Il existe des contre-indications relatives, telles que la présence de lésions cornéennes ou l’administration de pilocarpine lors d’uvéite ou de néosynéphrine en cas de glaucome par fermeture de l’angle, par exemple.

Afin de prévenir tout risque d’interaction, il est indispen­sable de ne pas administrer préalablement d’autres substances telles que des anesthésiques locaux. L’œil est simplement rincé avec une solution physiologique, afin d’éliminer toute trace de mucosité. Compte tenu de la contenance limitée du cul-de-sac conjonctival, une à deux gouttes de collyre suffisent.

Test à la néosynéphrine

Indication

Utilisé en présence d’un syndrome de Claude-Bernard-Horner, le test à la néosynéphrine permet de confirmer et de localiser une lésion des voies sympathiques qui innervent l’œil.

Réalisation

Le collyre est dilué par rapport à la solution commerciale à 10 % : le produit dilué à 1 % n’a pas d’action sur un œil sain, ce qui permet une bonne lecture du test.

Interprétation

L’observation d’une mydriase met en évidence une atteinte sympathique.
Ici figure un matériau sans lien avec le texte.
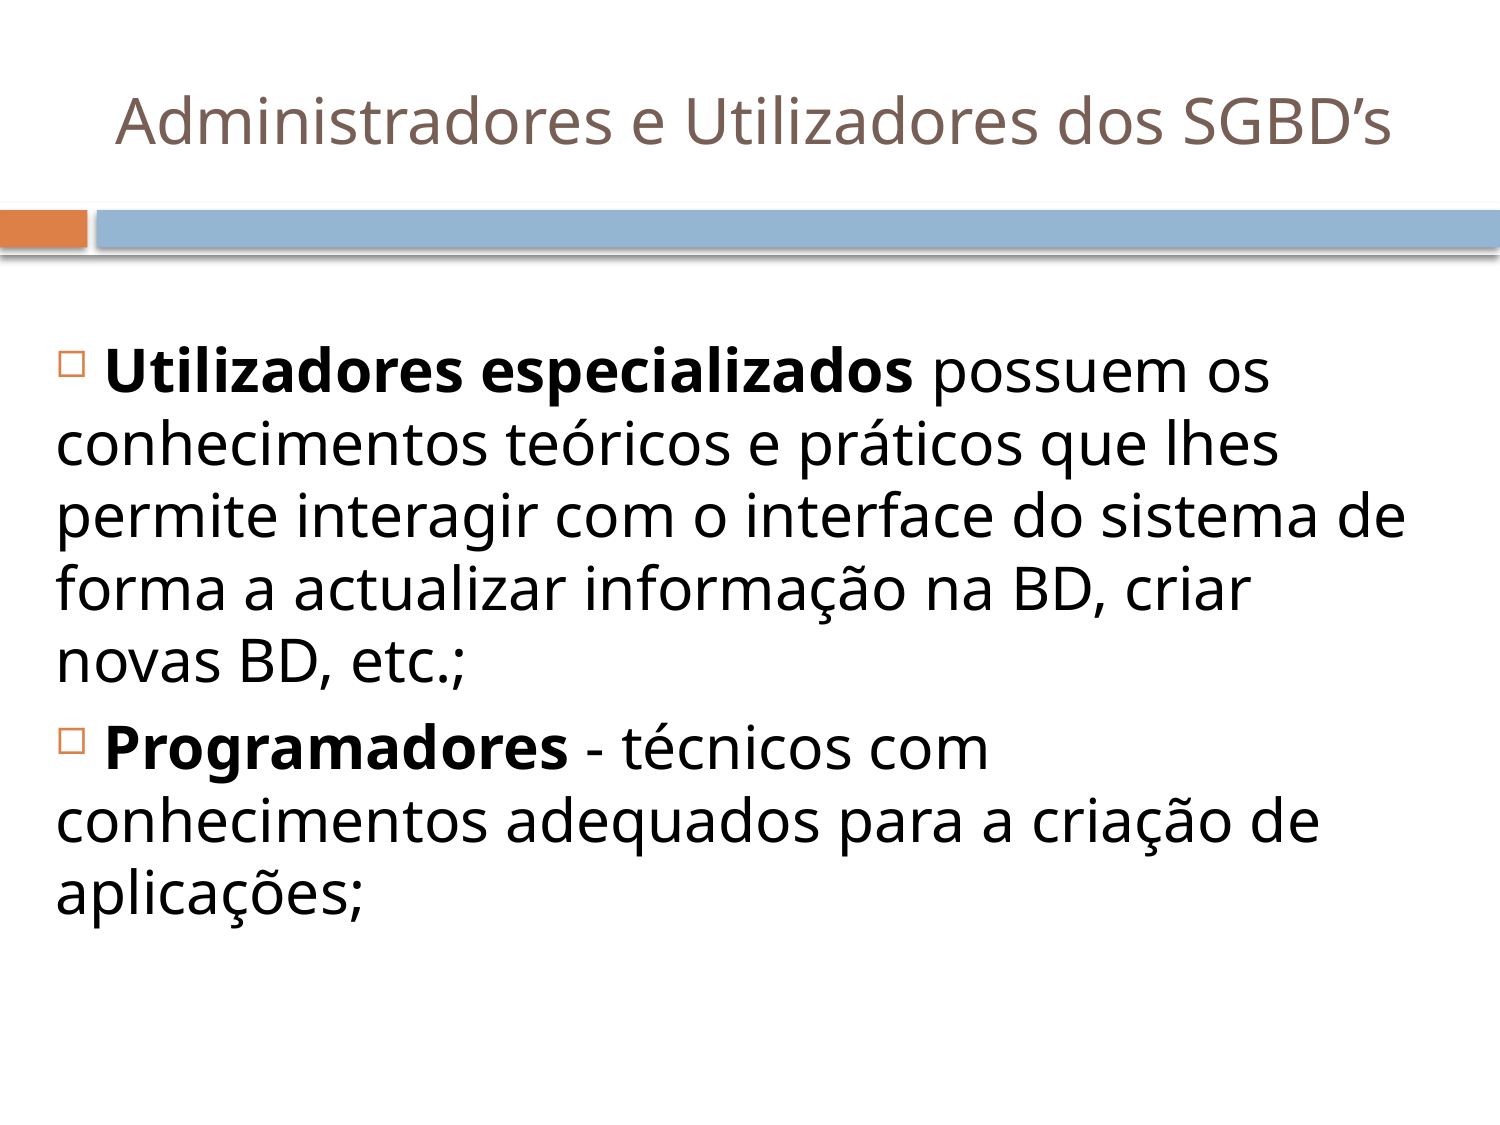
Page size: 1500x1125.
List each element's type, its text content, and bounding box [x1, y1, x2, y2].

title Administradores e Utilizadores dos SGBD’s [100, 37, 1438, 200]
list Utilizadores especializados possuem os conhecimentos teóricos e práticos que lhes permite interagir com o interface do sistema de forma a actualizar informação na BD, criar novas BD, etc.; Programadores - técnicos com conhecimentos adequados para a criação de aplicações; [40, 324, 1450, 1000]
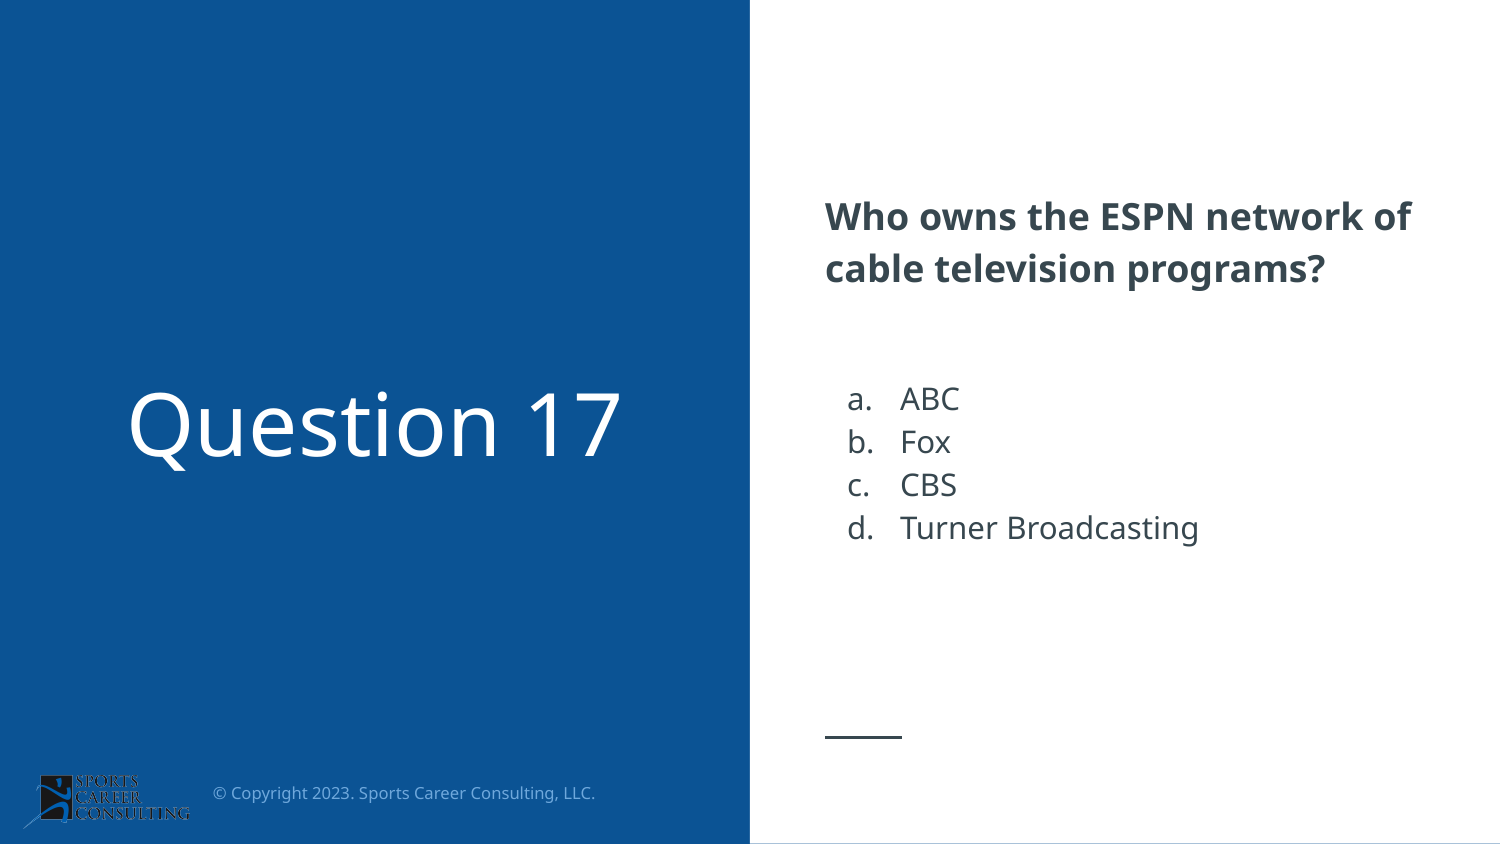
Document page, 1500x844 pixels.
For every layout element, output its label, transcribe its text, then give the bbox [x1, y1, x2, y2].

picture [22, 774, 190, 829]
title Question 17 [43, 298, 708, 546]
text_box © Copyright 2023. Sports Career Consulting, LLC. [197, 767, 750, 838]
list Who owns the ESPN network of cable television programs? ABC Fox CBS Turner Broadcasting [810, 118, 1455, 725]
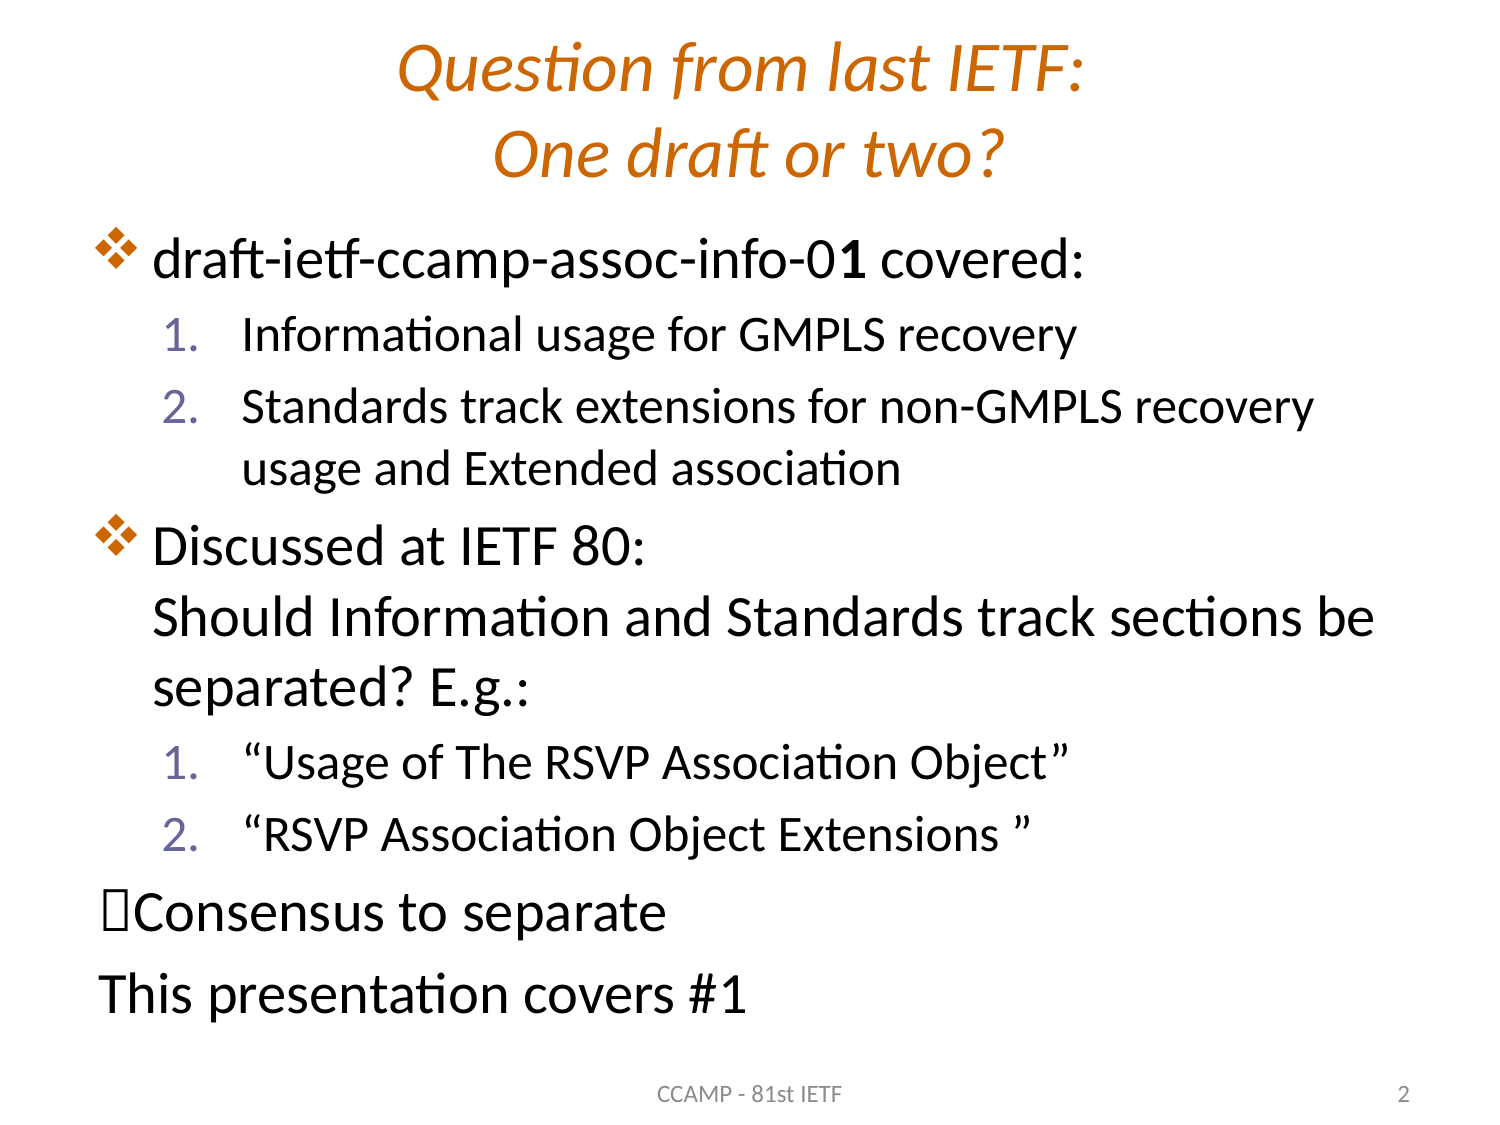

S’il apparaît en moins de 15 minutes, ce résultat caractérise une lésion du troisième neurone (dit postganglionnaire). Une mydriase obtenue en 30 à 45 minutes signe une atteinte du deuxième neurone. Une mydriase qui survient en deux heures est en faveur d’une affection du premier neurone. S’il ne revêt pas un caractère diagnostique, en revanche, ce test oriente vers la mise en œuvre d’examens complémentaires.

Test à la pilocarpine

Indication

Cette technique confirme les atteintes du système parasympathique, en particulier lors de dysautonomie canine ou féline. Celles-ci se traduisent, entre autres anomalies, par une mydriase.

Réalisation

L’instillation du collyre (solution diluée à 0,1 %) conduit à une restauration du myosis, dans un délai qui se révèle assez variable en pratique. Celui-ci dépend du degré d’atteinte des fibres parasympathiques. Dans la plupart des cas, le myosis est rétabli en moins de 30 minutes.

Interprétation

Le test est considéré comme négatif en l’absence de réponse dans un délai de 90 minutes. Il revêt un intérêt lors de mydriase ou de myosis modérés. En outre, certaines dysautonomies ne se traduisent pas par un déficit, mais par une exacerbation de l’activité qui conduit à un myosis spastique dû au système parasympathique, ou encore à une mydriase spastique due à la voie sympathique. Ainsi, l’interprétation n’est valable que si le résultat est positif et inscrit dans le cadre d’un diagnostic différentiel.